Looking for a specific research illustration on how LLMs "do maths"

kazerniel@lemmy.world · 6 hours ago

Looking for a specific research illustration on how LLMs "do maths"

hendrik@palaver.p3x.de · edit-2 3 hours ago

That’s not entirely correct. They kinda “do maths”. I tried to google OP’s answer, and there’s a bunch of papers showcasing how LLMs develop circuits to handle numbers. (I didn’t find that specific one, though.) Of course everything is prediction with LLMs. But seems they try to form a model how to do base-10 maths. Surely they’re bad at it and not a real calculator. And you’re right. What people usually tend to do is give them tool access. Either to a proper calculator, or more often a Python sandbox and there will be a prompt to write a Python snippet to do arithmetic. But the usual models can also add and multiply smaller numbers without anything in the background. That’s not really an achievement, they can simply memorize the basic multiplication tables.

James R Kirk@startrek.website · 3 hours ago

Correct me if I’m wrong but what you’re describing still sounds like a probabilistic output, right? Meaning it’s not the same output every time (meaning it can’t actually be doing math).

hendrik@palaver.p3x.de · edit-2 36 minutes ago

The randomization comes into effect later. The model weights itself don’t change, that’s just some numbers and they get multiplied. So it will always be exactly 94% certain that 5 times 12 equals 60. (Numbers entirely made up by me. And I’m oversimplifying.)
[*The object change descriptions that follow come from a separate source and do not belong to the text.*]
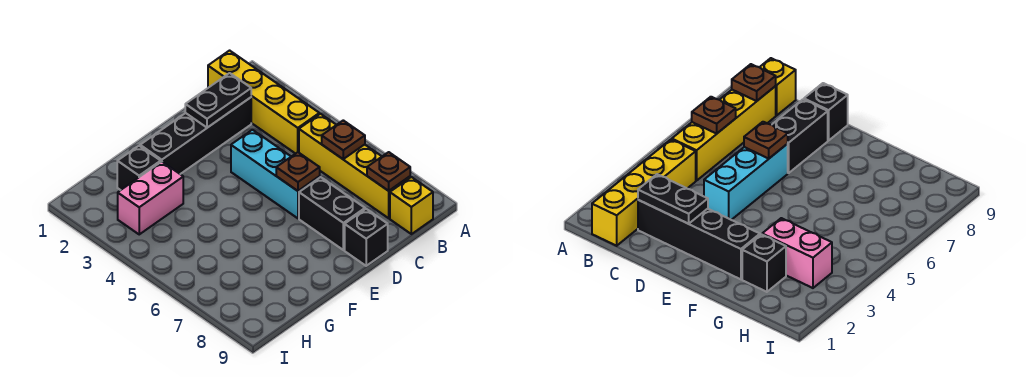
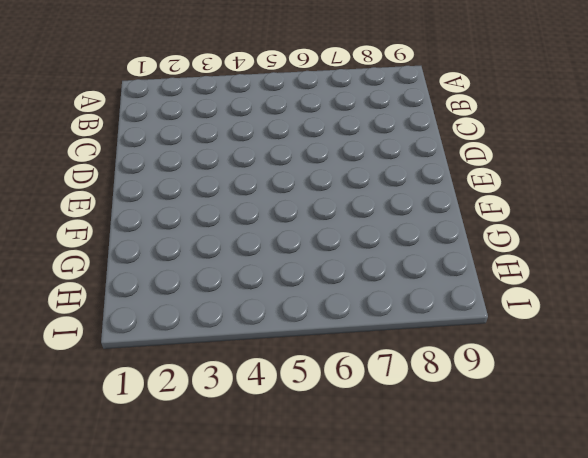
none -> yellow 1x4 brick [208,51,319,154]
none -> yellow 1x4 brick [299,114,410,218]
none -> yellow 1x1 brick [390,177,433,234]

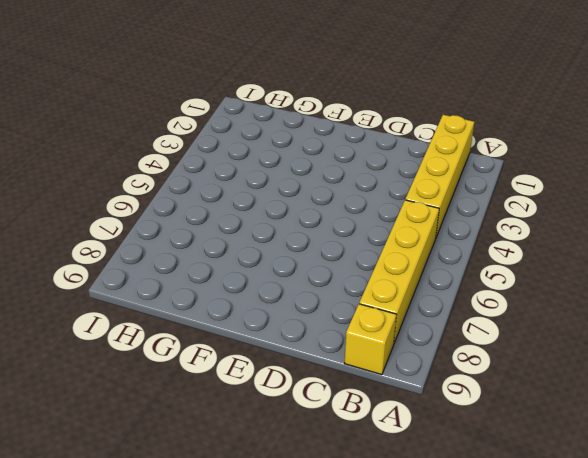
none -> black 1x4 brick [140,98,251,174]
none -> cyan 1x3 brick [231,130,320,218]
none -> black 1x2 brick [299,177,365,250]

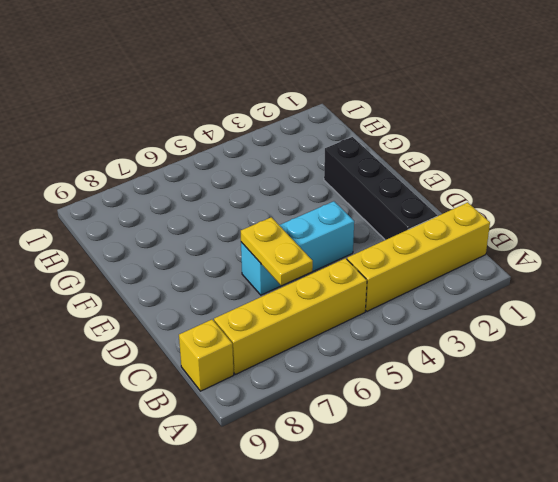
yellow 1x2 plate [241,217,313,286] -> brown 1x1 plate [276,152,320,191]
none -> black 1x2 brick [299,177,365,250]
none -> black 1x1 brick [345,209,388,266]
none -> black 1x1 brick [117,146,161,190]

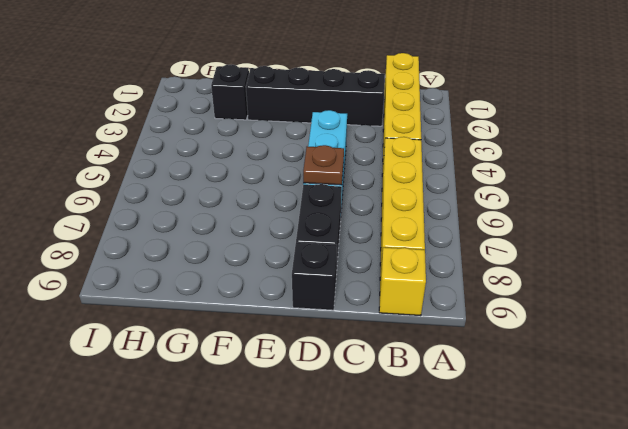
none -> pink 1x2 brick [118,162,183,234]
none -> brown 1x1 plate [322,120,365,159]
none -> brown 1x1 plate [367,152,410,191]

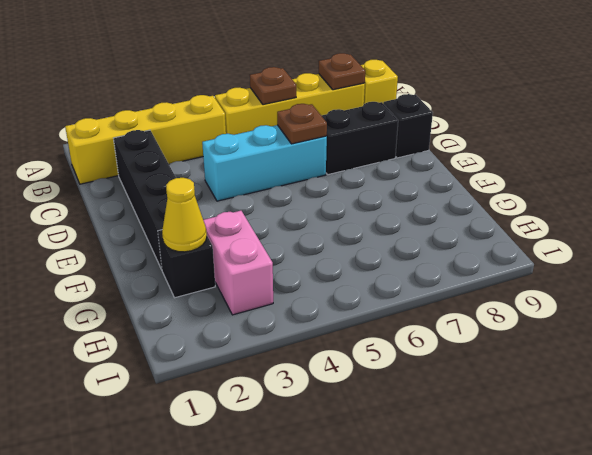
yellow 1x1 cone [162,178,207,252] -> none
none -> black 1x2 plate [185,73,251,128]

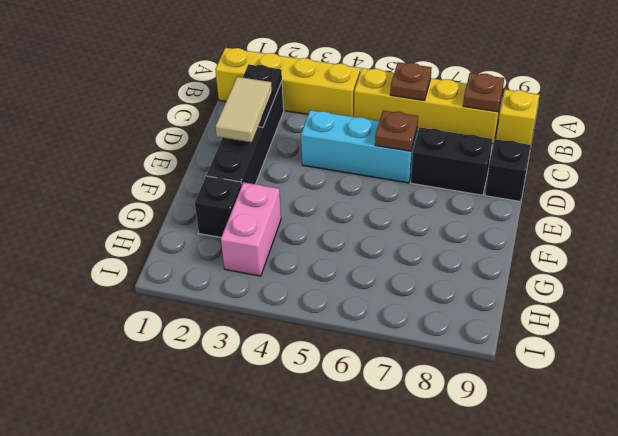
tan 1x2 tile [216,77,272,142] -> none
I think what you mean is the sampler and for example the temperature setting. That is added on top and switches things up and occasionally makes the LLM output something that’s not the highest confidence token. And you’re right. Cranking up temperature would make it output more random answers. But if you use for example ChatGPT on default settings, it should almost always give the correct answer to very basic arithmetic questions with low-ish numbers. I’ve never seen it do anything else. And you can always set temperature to zero and the sampler will give you deterministic output. So always the same for same input.
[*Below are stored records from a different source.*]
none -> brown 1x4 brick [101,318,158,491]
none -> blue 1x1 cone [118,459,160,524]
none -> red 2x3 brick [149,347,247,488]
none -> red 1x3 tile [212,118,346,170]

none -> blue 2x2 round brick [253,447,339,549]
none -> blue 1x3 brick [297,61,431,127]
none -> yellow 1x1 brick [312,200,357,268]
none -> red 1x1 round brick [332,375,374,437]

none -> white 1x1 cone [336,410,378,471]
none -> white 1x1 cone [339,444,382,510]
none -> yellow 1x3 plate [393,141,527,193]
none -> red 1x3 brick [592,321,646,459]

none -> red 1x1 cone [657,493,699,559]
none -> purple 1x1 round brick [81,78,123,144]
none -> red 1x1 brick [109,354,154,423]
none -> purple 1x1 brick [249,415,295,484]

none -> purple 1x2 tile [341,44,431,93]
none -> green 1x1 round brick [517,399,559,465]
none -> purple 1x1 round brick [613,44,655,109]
But with that said, I also tried decimal numbers, large values or proper equations and trigonometry or divisions. And ChatGPT will definitely not be able to give reliable answers. It’s kind of surprising (to me) that it sometimes seems to pull it off, or at least have some vague idea where to go. But seems to me, elementary school level is the limit.
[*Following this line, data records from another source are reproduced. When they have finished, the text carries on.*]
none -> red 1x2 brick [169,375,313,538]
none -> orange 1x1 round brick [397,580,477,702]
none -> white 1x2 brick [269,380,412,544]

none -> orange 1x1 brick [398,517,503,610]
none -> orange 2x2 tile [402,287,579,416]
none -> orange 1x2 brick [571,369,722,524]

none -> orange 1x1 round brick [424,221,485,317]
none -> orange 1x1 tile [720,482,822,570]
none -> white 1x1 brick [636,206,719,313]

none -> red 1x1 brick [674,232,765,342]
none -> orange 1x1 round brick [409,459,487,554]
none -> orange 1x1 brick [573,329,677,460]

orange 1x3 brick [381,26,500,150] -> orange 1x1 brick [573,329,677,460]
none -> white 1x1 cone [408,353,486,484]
What the papers say is that there’s more inside. So they don’t just memorize or resort to random guessing. But there’s actually more inside. But I’ve just skimmed those papers, so I don’t know the exact details, seems they try to form some “understanding” of how addition works. We know they’re not specifically made to be calculators and from my experience they’re not good at it. But they’re not always just rolling dice either.

(And transformers-based large language models (plus added memory) are Turing complete so… theoretically they could be an accurate calculator 😂 just an absurdly idiotic and wasteful one…)

Ultimately all of this is hard to compare to how a human does maths. I also memorized my multiplication tables, but other than that I do several steps in my head, pretty much how I learned it in school. A LLM not so much, we’d have to properly read the papers to find out how they do it, but it probably inferred different ways to give answers… Unless we’re talking about the “reasoning” modes, but I don’t think they do proper reasoning as of today.